[Problem to solve] Write the next part of the workers' compensation decision, starting after its last sentence, which ends with the Hampton v. Big Boy Steel Erection citation.

[Page excerpt]
Michael Dreiling also testified via deposition. He is a vocational expert for the Claimant. He found Claimant's educational skills to be limited and the ability to upgrade his skills to be non-existent. (Cl. Exh. D, pp20-22.) Mr. Dreiling makes the determination that in light of Claimant's physical limitations, Claimant would not be a good candidate to perform any gainful employment on the open market. (Id. at p21.) After reviewing Dr. Koprivica's medical report, Mr. Dreiling believed that the combination of the pre-existing injuries, Claimant's educational potential, and Claimant's most recent injury rendered Claimant unable to return to work. (Id. at p22.)

CONCLUSIONS OF LAW

It is the claimant's burden of proof to prove all the issues that are alleged in the hearing under Chapter 287. As noted by the Court in Cook:

Claimant has the burden of proving all the essential elements of the claim and must establish a causal connection between the accident and injury. Cook v. Sunnen Products Corp., 937 S.W.2d 221, 223 (Mo.App.E.D. 1996) citing: Fischer v. Archdiocese of St. Louis-Cardinal Ritter Institute, 793 S.W.2d 195 (Mo.App.E.D. 1990) overruled on other grounds by Hampton v. Big Boy Steel Erection, 121 S.W.3d 220, 223 (Mo. Banc 2003).

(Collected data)
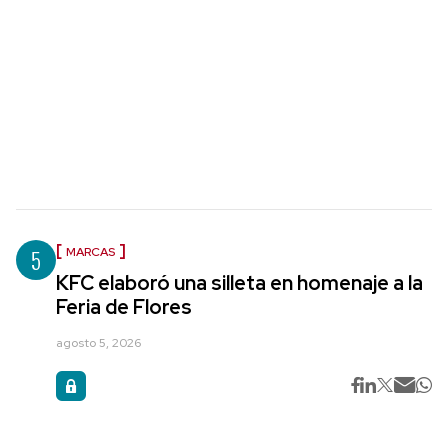
5
MARCAS
KFC elaboró una silleta en homenaje a la
Feria de Flores
agosto 5, 2026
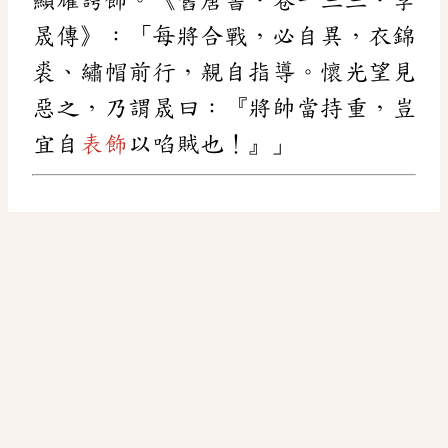
晟傳》：「每將合戰，必自異，衣錦
裘、繡帽前行，親自指導。懷光望見
惡之，乃謂晟曰：『將帥當持重，豈
宜自
表飾
以啗賊也！』」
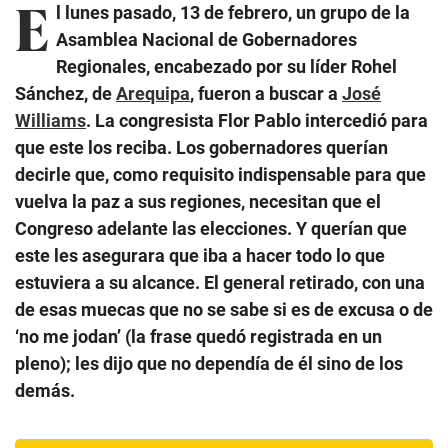
E
l lunes pasado, 13 de febrero, un grupo de la
Asamblea Nacional de Gobernadores
Regionales, encabezado por su líder Rohel
Sánchez, de
Arequipa
, fueron a buscar a
José
Williams
. La congresista Flor Pablo intercedió para
que este los reciba. Los gobernadores querían
decirle que, como requisito indispensable para que
vuelva la paz a sus regiones, necesitan que el
Congreso adelante las elecciones. Y querían que
este les asegurara que iba a hacer todo lo que
estuviera a su alcance. El general retirado, con una
de esas muecas que no se sabe si es de excusa o de
‘no me jodan’ (la frase quedó registrada en un
pleno); les dijo que no dependía de él sino de los
demás.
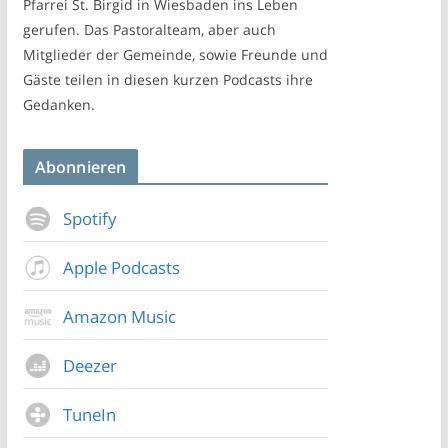
Pfarrei St. Birgid in Wiesbaden ins Leben
gerufen. Das Pastoralteam, aber auch
Mitglieder der Gemeinde, sowie Freunde und
Gäste teilen in diesen kurzen Podcasts ihre
Gedanken.
Abonnieren
Spotify
Apple Podcasts
Amazon Music
Deezer
TuneIn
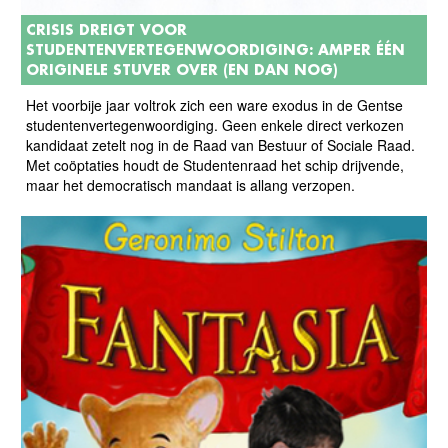
CRISIS DREIGT VOOR
STUDENTENVERTEGENWOORDIGING: AMPER ÉÉN
ORIGINELE STUVER OVER (EN DAN NOG)
Het voorbije jaar voltrok zich een ware exodus in de Gentse
studentenvertegenwoordiging. Geen enkele direct verkozen
kandidaat zetelt nog in de Raad van Bestuur of Sociale Raad.
Met coöptaties houdt de Studentenraad het schip drijvende,
maar het democratisch mandaat is allang verzopen.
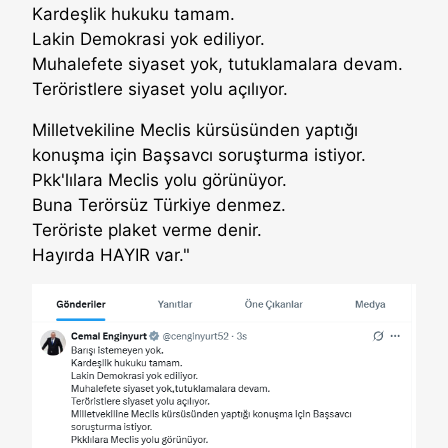
Kardeşlik hukuku tamam.
Lakin Demokrasi yok ediliyor.
Muhalefete siyaset yok, tutuklamalara devam.
Teröristlere siyaset yolu açılıyor.
Milletvekiline Meclis kürsüsünden yaptığı
konuşma için Başsavcı soruşturma istiyor.
Pkk'lılara Meclis yolu görünüyor.
Buna Terörsüz Türkiye denmez.
Teröriste plaket verme denir.
Hayırda HAYIR var."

[Answer to the problem]
Claimant is alleging that he is eligible for permanent total disability from the Second Injury Fund (SIF). To make a determination for SIF liability, first a determination of the disability from the last injury or injuries needs to be made. The next step is the determination of whether the pre-existing injuries are a "hindrance or obstacle" to employment on the open labor market and if the accumulation of the disability from the injuries are greater than their sum. Finally, an assessment is made that if all the injuries are considered together, is the claimant permanently disabled and unable to work? Karoutzos v. Treasurer of State of Missouri, 55 S.W.3d 493, 498 (Mo.App.W.D. 2001). In Karoutzos, the Court opined:

In order to recover from the Fund, a claimant must first prove a preexisting permanent partial disability whether from compensable injury or otherwise, pursuant to $\S 287.220 .1$. The permanent disability pre-dating the injury in question must "exist at the time the work-related injury was sustained and be of such seriousness as to constitute a hindrance or obstacle to employment or re-employment should the employee become unemployed." Messex v. Sachs Elec. Co., 989 S.W.2d 206, 214 (Mo.App. 1999).

Second, "a preexisting disability must combine with a disability from a subsequent injury in one of two ways: (1) the two disabilities combined result in a greater overall disability than that which would have resulted from the new injury alone and of itself; or (2) the preexisting disability combined with the disability from the subsequent injury to create permanent total disability." Reese v. Gary \& Roger Link, Inc., 5 S.W.3d 522, 526 (Mo.App. 1999) (citation omitted).

Id. at p 493 .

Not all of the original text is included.